● **RECORDS**

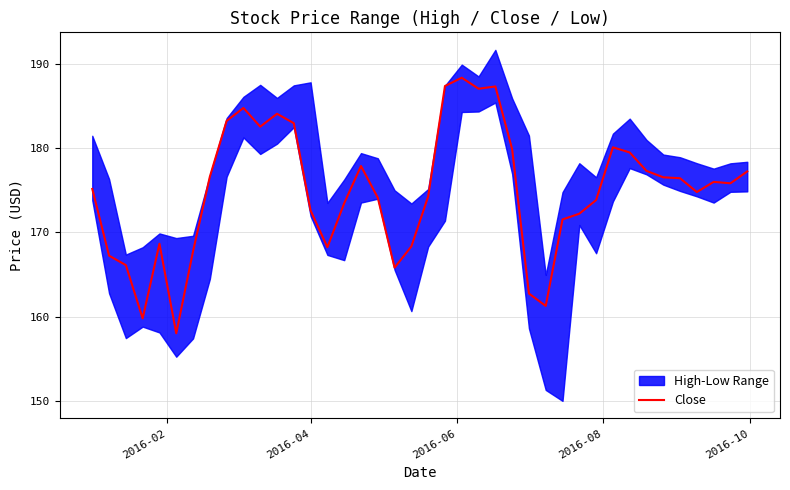

What is the maximum value for Close?

188.4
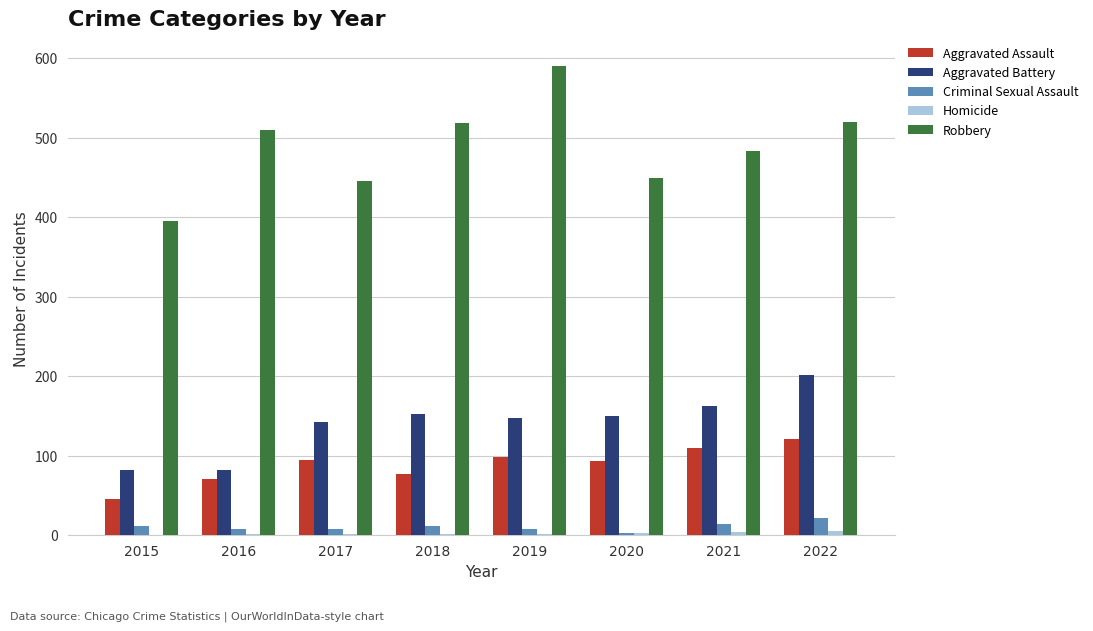

What is the maximum value shown in the chart?

591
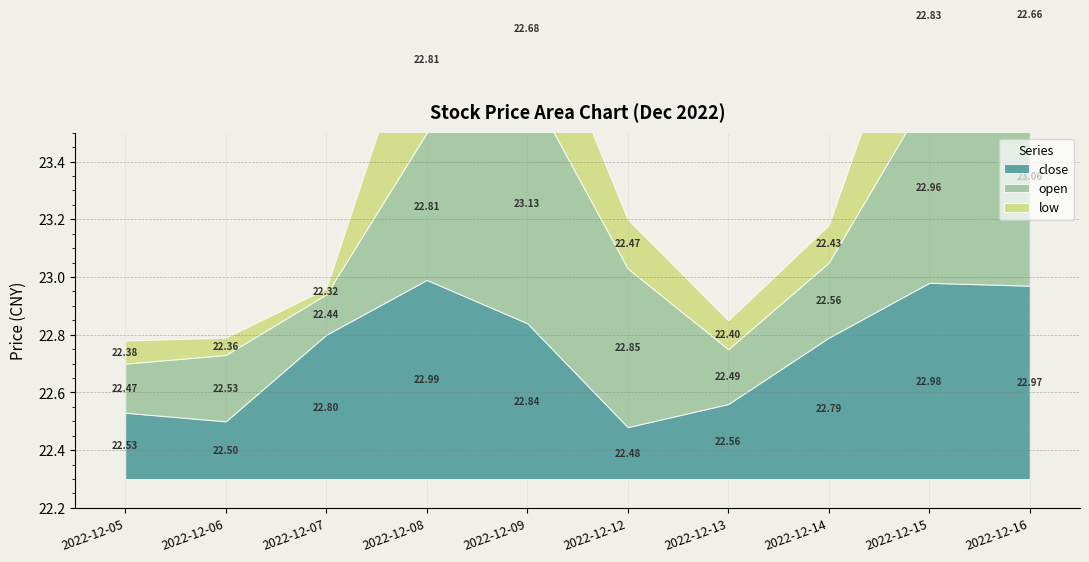

The value of low at 2022-12-05 is 22.4. True or false?

True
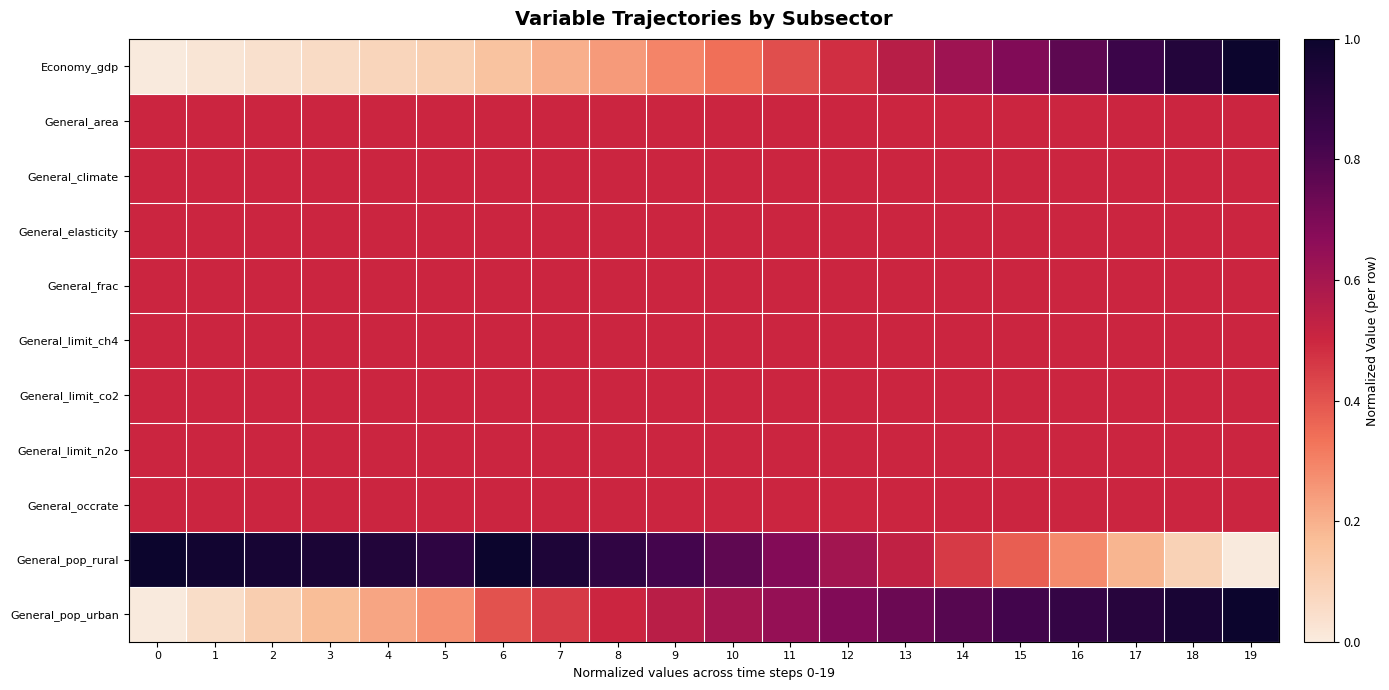

What is the total value across all series at 19?

6.0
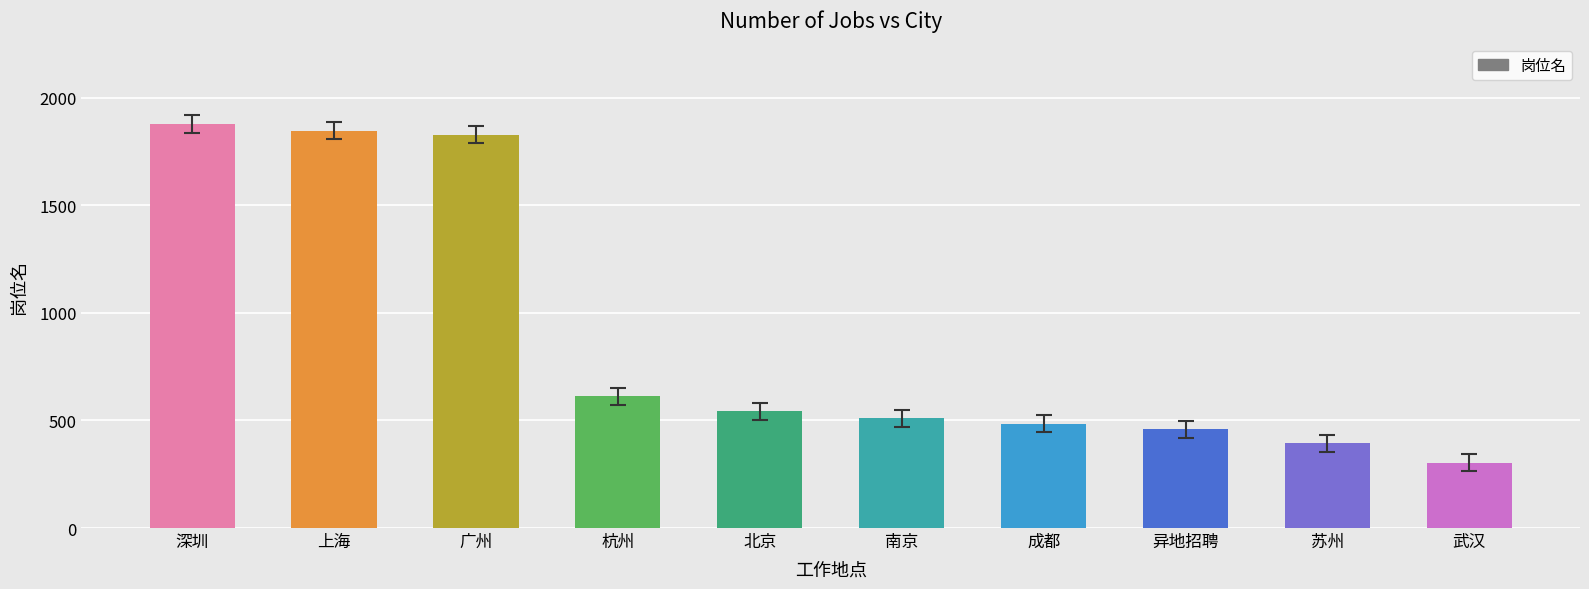

What is the change in value from 上海 to 武汉?

-1543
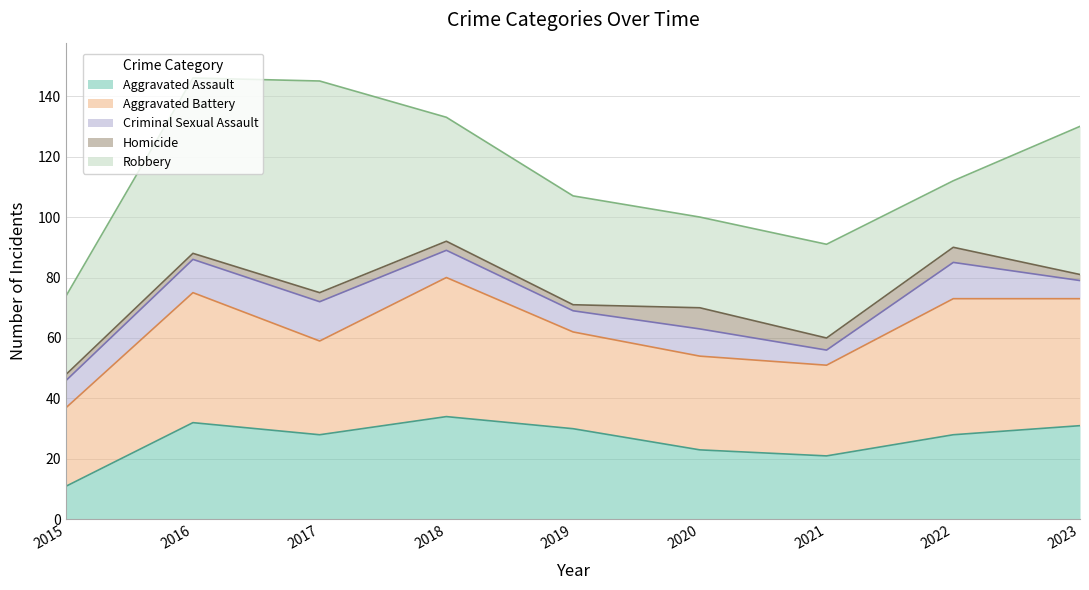

What is the value of the Aggravated Assault point at the 8th from the left?

28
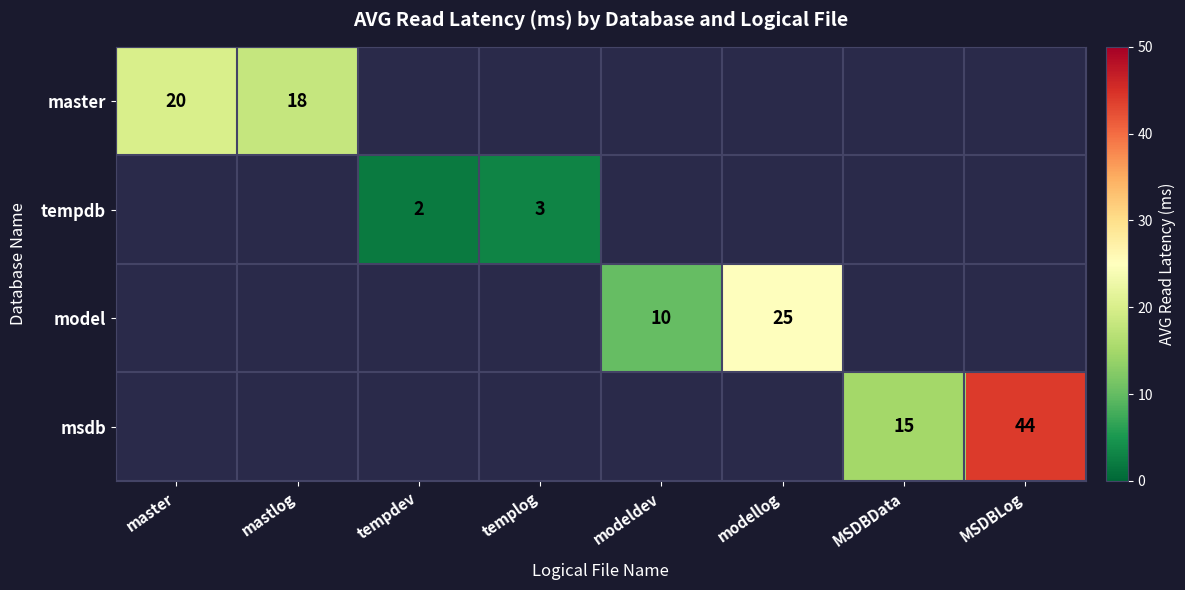

Is it true that model equals 25 at modellog?

True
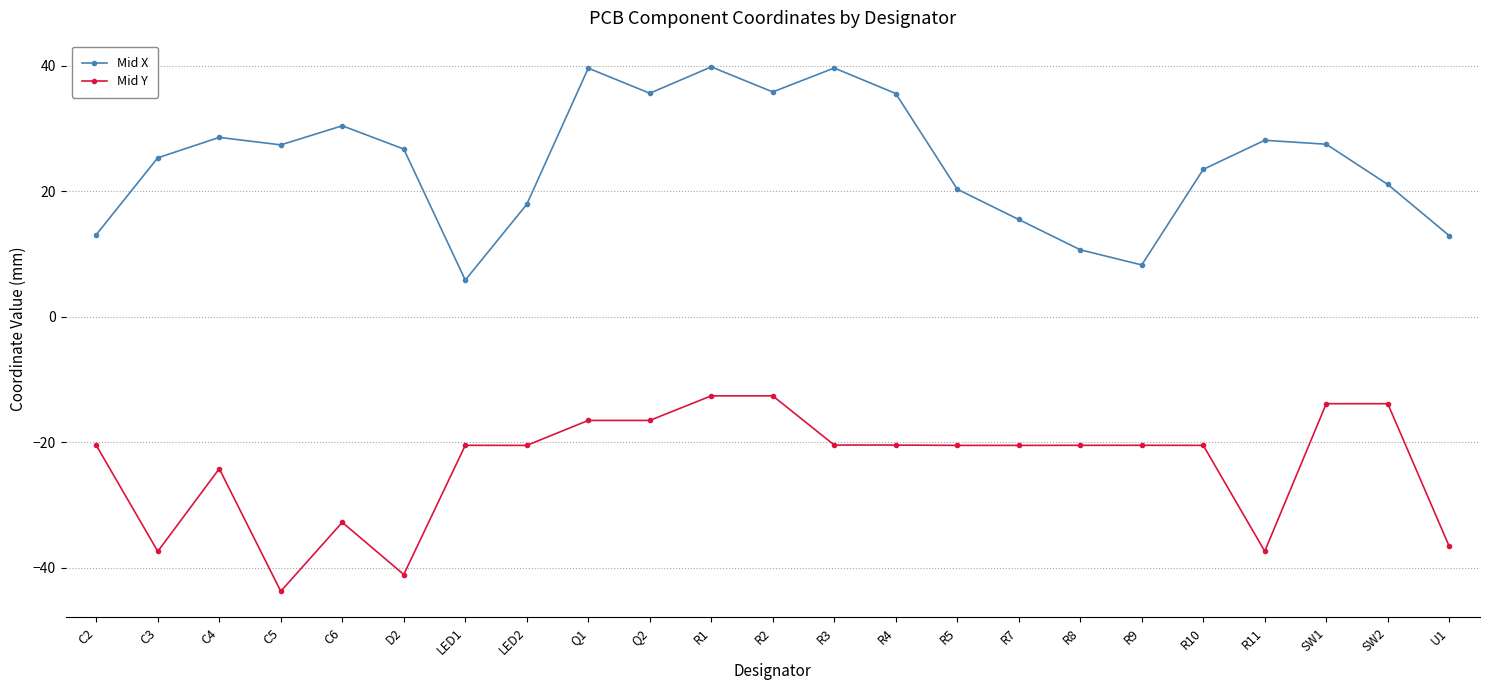

What is the total value across all series at R9?

-12.2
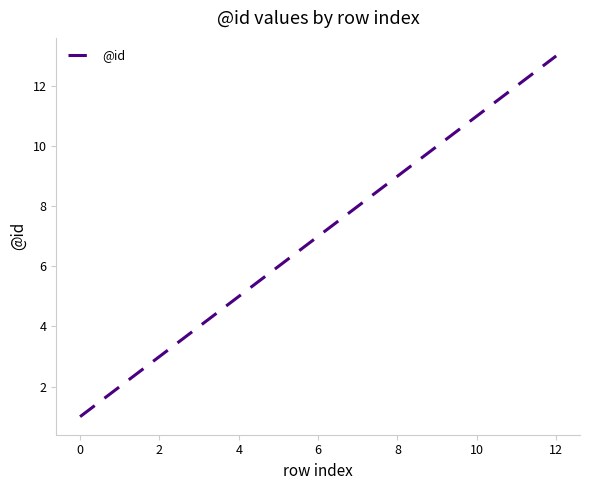

What is the difference between the maximum and minimum values?

12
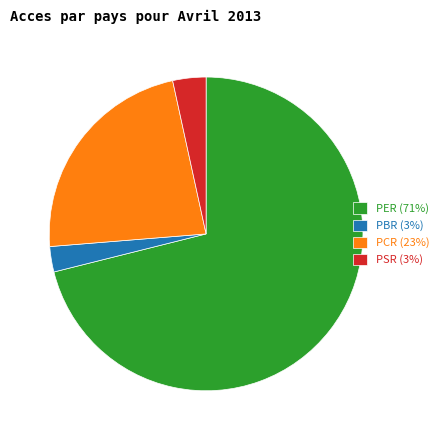

Is it true that PER is 57% of the pie?

False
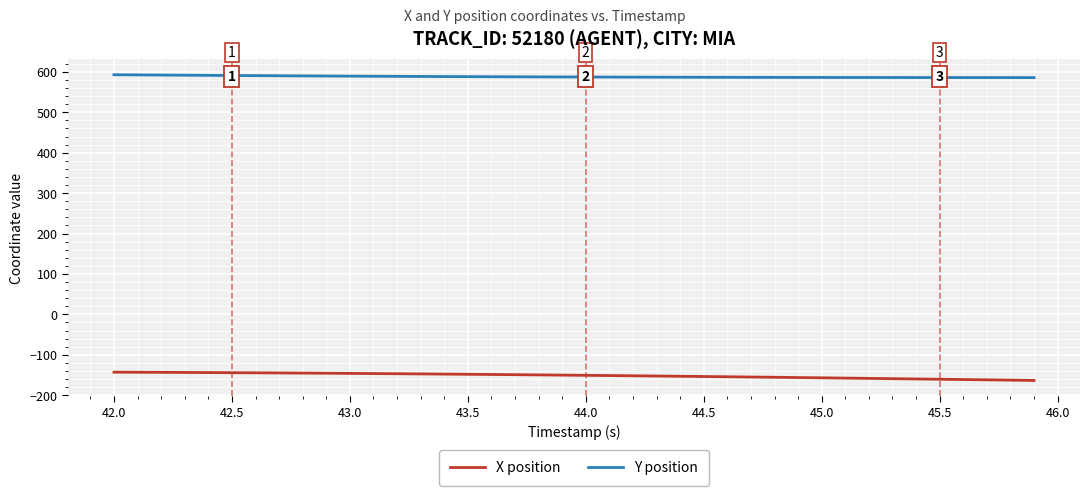

Which series has the largest total across all categories?

Y position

● **ASSIGNED TASK**
Pull every line of the records above into your answer word for word, leaving out the pictures.

● **OUTPUT FOR THIS EXERCISE**
What is the maximum value for Close?

188.4

What is the maximum value shown in the chart?

591

The value of low at 2022-12-05 is 22.4. True or false?

True

What is the total value across all series at 19?

6.0

What is the change in value from 上海 to 武汉?

-1543

What is the value of the Aggravated Assault point at the 8th from the left?

28

Is it true that model equals 25 at modellog?

True

What is the total value across all series at R9?

-12.2

What is the difference between the maximum and minimum values?

12

Is it true that PER is 57% of the pie?

False

Which series has the largest total across all categories?

Y position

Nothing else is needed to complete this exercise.